Exercise brief:
Every record that follows must be returned word for word.

::: Record extracts :::

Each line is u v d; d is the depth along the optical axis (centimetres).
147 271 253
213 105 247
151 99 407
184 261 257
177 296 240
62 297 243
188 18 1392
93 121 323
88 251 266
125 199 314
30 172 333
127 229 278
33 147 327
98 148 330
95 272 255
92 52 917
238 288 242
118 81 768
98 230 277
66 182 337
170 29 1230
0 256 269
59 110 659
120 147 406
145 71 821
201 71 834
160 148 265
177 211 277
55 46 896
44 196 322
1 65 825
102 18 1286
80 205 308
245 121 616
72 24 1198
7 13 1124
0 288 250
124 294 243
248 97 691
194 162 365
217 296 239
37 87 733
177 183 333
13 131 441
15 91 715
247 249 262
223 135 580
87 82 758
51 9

:::

Written answer:
Each line is u v d; d is the depth along the optical axis (centimetres).
147 271 253
213 105 247
151 99 407
184 261 257
177 296 240
62 297 243
188 18 1392
93 121 323
88 251 266
125 199 314
30 172 333
127 229 278
33 147 327
98 148 330
95 272 255
92 52 917
238 288 242
118 81 768
98 230 277
66 182 337
170 29 1230
0 256 269
59 110 659
120 147 406
145 71 821
201 71 834
160 148 265
177 211 277
55 46 896
44 196 322
1 65 825
102 18 1286
80 205 308
245 121 616
72 24 1198
7 13 1124
0 288 250
124 294 243
248 97 691
194 162 365
217 296 239
37 87 733
177 183 333
13 131 441
15 91 715
247 249 262
223 135 580
87 82 758
51 9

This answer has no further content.